Now there’s a chance to do things better. Jeremy Corbyn has launched a campaign to pressure the Chancellor to include funding for sprinklers in every tower block in Britain.

Currently 49 out of 50 are not covered. He will doubtless be accused by Conservatives of “politicising” the fire.

In doing so they draw attention to an uncomfortable truth: it’s taken political action from the leader of the Labour Party to even get sprinklers onto the agenda, scant months after the most deadly fire in modern British history.

The fact that this has to be a matter for public debate speaks volumes about what, and who, this government prioritises.

The cost of sprinkler installation is less than the cost of Theresa May’s deal with the DUP, and hundreds of times less than the amount of money owed to us that was revealed to be stashed in offshore accounts this week. The cost of failing to do it doesn’t bear thinking about.

Westminster may attempt to pass the buck to local government. Of course irresponsible council leaderships exist (as Priti Patel’s replacement Penny Mordaunt, a former director of communications at Kensington and Chelsea, would be able to attest).

But with councils having lost two-fifths of their funding and in many places struggling to keep the lights on, let alone the libraries open, major refurbishment projects are simply not feasible. Westminster needs to act.   

The lack of action has meant that over a longer period of time, the fire inspection regime has been degraded and privatised in the interests of profiteering.

As shadow fire minister Chris Williamson says: “Planning departments used to be run by local authority building control teams and then competition was brought in. People would offer the same service as local authorities at a reduced fee. This affected the number and quality of staff at local authorities.”

Sprinklers in the budget would be a small step to reverse this process.

From Salford to Slough, people in inadequately protected high-rise buildings have watched north Kensington burning and are worrying right now about whether they can feel secure in their own homes.

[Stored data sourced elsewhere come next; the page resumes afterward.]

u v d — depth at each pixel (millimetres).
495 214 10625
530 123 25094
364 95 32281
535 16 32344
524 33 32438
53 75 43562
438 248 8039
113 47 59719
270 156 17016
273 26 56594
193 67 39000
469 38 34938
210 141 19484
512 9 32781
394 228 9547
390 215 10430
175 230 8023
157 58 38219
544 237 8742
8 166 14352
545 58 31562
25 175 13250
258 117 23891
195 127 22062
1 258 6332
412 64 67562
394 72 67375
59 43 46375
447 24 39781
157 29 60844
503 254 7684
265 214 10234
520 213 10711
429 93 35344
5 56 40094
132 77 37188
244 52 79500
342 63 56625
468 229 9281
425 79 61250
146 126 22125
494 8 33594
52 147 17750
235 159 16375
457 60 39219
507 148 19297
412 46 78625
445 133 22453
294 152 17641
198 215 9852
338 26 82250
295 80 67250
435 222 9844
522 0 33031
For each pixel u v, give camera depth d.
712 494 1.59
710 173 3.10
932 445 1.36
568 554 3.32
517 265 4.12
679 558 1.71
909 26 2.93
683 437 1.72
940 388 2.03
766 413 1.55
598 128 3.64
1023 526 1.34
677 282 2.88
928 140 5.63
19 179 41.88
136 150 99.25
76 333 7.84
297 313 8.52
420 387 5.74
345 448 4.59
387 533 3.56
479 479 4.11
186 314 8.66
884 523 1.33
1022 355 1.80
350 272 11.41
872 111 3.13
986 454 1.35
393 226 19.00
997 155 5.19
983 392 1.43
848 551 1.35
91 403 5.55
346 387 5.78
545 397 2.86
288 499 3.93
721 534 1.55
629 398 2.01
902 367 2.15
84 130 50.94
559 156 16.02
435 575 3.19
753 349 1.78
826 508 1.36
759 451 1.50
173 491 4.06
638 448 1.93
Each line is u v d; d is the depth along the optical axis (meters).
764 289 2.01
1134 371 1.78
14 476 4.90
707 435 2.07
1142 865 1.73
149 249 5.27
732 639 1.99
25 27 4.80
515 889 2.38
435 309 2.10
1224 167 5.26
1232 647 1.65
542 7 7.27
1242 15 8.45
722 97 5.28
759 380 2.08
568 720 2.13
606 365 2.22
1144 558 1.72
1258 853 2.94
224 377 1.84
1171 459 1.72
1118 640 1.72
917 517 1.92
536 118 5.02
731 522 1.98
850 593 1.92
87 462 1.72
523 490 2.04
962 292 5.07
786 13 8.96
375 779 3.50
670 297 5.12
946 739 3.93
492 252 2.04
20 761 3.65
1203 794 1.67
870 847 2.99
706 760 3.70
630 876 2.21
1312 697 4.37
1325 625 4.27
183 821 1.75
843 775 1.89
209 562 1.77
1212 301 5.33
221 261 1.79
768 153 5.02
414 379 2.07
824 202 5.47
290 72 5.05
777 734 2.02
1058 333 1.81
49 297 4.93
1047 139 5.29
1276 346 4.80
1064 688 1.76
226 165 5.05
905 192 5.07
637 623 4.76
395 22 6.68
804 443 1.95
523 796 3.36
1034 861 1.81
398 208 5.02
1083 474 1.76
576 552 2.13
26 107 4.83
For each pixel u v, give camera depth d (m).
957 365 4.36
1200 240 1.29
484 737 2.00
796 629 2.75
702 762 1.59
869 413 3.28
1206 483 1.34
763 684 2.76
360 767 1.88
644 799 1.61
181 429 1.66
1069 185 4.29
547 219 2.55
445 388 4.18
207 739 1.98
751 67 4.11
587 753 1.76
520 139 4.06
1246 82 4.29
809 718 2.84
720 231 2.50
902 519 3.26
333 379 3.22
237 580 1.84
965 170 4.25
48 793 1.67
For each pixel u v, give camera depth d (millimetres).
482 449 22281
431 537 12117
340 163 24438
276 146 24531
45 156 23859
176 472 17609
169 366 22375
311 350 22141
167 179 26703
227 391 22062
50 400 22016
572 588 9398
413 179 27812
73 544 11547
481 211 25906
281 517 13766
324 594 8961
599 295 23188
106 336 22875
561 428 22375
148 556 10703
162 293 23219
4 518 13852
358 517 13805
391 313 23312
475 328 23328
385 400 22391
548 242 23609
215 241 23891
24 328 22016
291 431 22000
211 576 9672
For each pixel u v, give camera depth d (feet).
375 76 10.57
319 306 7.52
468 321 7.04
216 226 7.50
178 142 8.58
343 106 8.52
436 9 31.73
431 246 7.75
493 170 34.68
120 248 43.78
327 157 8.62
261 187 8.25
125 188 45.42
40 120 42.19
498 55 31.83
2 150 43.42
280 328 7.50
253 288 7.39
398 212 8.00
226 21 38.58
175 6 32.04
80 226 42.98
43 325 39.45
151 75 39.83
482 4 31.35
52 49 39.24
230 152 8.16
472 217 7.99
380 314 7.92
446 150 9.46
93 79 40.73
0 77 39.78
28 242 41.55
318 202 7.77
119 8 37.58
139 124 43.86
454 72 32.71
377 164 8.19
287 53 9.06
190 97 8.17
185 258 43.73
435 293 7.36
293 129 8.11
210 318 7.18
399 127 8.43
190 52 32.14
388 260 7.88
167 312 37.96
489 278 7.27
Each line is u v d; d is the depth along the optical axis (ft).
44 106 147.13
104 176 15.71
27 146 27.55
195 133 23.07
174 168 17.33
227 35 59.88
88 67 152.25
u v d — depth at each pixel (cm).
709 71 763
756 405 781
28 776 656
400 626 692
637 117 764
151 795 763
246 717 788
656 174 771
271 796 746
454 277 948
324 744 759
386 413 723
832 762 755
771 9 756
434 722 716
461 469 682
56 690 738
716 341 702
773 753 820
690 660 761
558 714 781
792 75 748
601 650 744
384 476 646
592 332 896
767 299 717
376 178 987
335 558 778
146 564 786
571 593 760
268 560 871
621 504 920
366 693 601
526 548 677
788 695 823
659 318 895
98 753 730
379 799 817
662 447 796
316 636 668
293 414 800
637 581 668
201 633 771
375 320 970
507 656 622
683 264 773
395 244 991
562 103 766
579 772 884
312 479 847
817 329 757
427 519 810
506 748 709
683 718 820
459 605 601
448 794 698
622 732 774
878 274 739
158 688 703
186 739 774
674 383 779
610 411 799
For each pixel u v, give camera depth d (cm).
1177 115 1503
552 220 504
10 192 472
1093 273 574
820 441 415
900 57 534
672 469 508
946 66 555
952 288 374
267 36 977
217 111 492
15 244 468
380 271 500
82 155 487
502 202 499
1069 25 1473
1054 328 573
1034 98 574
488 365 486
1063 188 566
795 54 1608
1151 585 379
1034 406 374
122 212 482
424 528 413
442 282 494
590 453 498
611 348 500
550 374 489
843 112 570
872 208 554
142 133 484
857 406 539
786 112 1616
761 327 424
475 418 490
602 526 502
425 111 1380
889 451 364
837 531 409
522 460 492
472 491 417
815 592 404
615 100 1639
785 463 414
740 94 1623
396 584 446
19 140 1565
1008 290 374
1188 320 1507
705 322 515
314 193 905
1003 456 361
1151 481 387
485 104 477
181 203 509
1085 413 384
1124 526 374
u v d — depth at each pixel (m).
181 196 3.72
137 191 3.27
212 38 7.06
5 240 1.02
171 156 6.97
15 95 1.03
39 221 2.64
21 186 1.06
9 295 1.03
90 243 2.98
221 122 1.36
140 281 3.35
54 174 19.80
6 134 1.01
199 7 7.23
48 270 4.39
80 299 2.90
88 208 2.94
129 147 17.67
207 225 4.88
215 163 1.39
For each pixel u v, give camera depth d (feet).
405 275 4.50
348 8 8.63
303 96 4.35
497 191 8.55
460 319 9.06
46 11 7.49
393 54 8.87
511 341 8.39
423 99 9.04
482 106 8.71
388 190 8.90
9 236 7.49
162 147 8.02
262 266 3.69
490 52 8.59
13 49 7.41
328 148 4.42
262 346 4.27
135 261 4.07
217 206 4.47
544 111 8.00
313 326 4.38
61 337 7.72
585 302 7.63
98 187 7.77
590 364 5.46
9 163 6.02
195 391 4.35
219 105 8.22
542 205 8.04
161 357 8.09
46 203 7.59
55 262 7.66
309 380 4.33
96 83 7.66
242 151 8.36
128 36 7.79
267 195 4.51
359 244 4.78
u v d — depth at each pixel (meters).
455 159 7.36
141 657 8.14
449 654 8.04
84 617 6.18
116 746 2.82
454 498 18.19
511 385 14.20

Theresa May committed after the Grenfell fire to reflecting on how things could be done better in public housing. She is making continuous concessions to appease her own backbenchers. If she can’t show that she is able to concede instead on an issue of urgent public safety, her legitimacy will plummet even further.

But this is about far more than the relative strengths of May and Corbyn at next week’s Prime Minister’s Questions. It is about people not having to live in firetraps in the 21st century.

It is about redressing an imbalance which has seen people living in social housing denied control, ignored and placed second fiddle in the political priority list to property developers and speculators — to the point where not just quality of life but preservation of life has been put at risk.

All of us want to live in safe homes. None of us want to be looking at another burning building and asking “why?” in a few months or a few years’ time. We have just a few days to get the Chancellor to listen.